次に示すすべての行を、一字も変えずに書き写してください。

処理対象データ:
*****
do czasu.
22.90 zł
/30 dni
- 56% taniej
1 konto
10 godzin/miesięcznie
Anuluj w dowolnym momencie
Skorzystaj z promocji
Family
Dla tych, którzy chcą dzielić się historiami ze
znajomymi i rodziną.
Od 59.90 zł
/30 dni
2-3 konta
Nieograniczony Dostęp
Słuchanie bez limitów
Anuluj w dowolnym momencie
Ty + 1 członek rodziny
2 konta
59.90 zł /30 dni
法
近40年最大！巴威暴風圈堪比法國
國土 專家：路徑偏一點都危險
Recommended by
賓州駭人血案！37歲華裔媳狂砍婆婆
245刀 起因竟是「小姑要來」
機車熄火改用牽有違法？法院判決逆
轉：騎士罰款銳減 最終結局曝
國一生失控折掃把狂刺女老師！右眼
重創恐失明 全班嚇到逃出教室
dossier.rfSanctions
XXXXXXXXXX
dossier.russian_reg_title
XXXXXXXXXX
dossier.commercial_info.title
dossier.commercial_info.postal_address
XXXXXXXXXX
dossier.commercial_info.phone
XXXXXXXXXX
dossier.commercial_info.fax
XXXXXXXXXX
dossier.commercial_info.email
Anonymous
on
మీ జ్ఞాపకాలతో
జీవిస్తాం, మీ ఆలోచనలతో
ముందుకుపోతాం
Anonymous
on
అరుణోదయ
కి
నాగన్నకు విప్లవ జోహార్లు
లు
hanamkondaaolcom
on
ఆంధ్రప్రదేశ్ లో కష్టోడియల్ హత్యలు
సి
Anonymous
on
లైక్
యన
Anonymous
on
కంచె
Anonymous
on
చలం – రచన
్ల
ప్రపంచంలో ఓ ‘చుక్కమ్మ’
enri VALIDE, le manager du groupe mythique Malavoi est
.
*****
解答欄:
do czasu.
22.90 zł
/30 dni
- 56% taniej
1 konto
10 godzin/miesięcznie
Anuluj w dowolnym momencie
Skorzystaj z promocji
Family
Dla tych, którzy chcą dzielić się historiami ze
znajomymi i rodziną.
Od 59.90 zł
/30 dni
2-3 konta
Nieograniczony Dostęp
Słuchanie bez limitów
Anuluj w dowolnym momencie
Ty + 1 członek rodziny
2 konta
59.90 zł /30 dni
法
近40年最大！巴威暴風圈堪比法國
國土 專家：路徑偏一點都危險
Recommended by
賓州駭人血案！37歲華裔媳狂砍婆婆
245刀 起因竟是「小姑要來」
機車熄火改用牽有違法？法院判決逆
轉：騎士罰款銳減 最終結局曝
國一生失控折掃把狂刺女老師！右眼
重創恐失明 全班嚇到逃出教室
dossier.rfSanctions
XXXXXXXXXX
dossier.russian_reg_title
XXXXXXXXXX
dossier.commercial_info.title
dossier.commercial_info.postal_address
XXXXXXXXXX
dossier.commercial_info.phone
XXXXXXXXXX
dossier.commercial_info.fax
XXXXXXXXXX
dossier.commercial_info.email
Anonymous
on
మీ జ్ఞాపకాలతో
జీవిస్తాం, మీ ఆలోచనలతో
ముందుకుపోతాం
Anonymous
on
అరుణోదయ
కి
నాగన్నకు విప్లవ జోహార్లు
లు
hanamkondaaolcom
on
ఆంధ్రప్రదేశ్ లో కష్టోడియల్ హత్యలు
సి
Anonymous
on
లైక్
యన
Anonymous
on
కంచె
Anonymous
on
చలం – రచన
్ల
ప్రపంచంలో ఓ ‘చుక్కమ్మ’
enri VALIDE, le manager du groupe mythique Malavoi est
.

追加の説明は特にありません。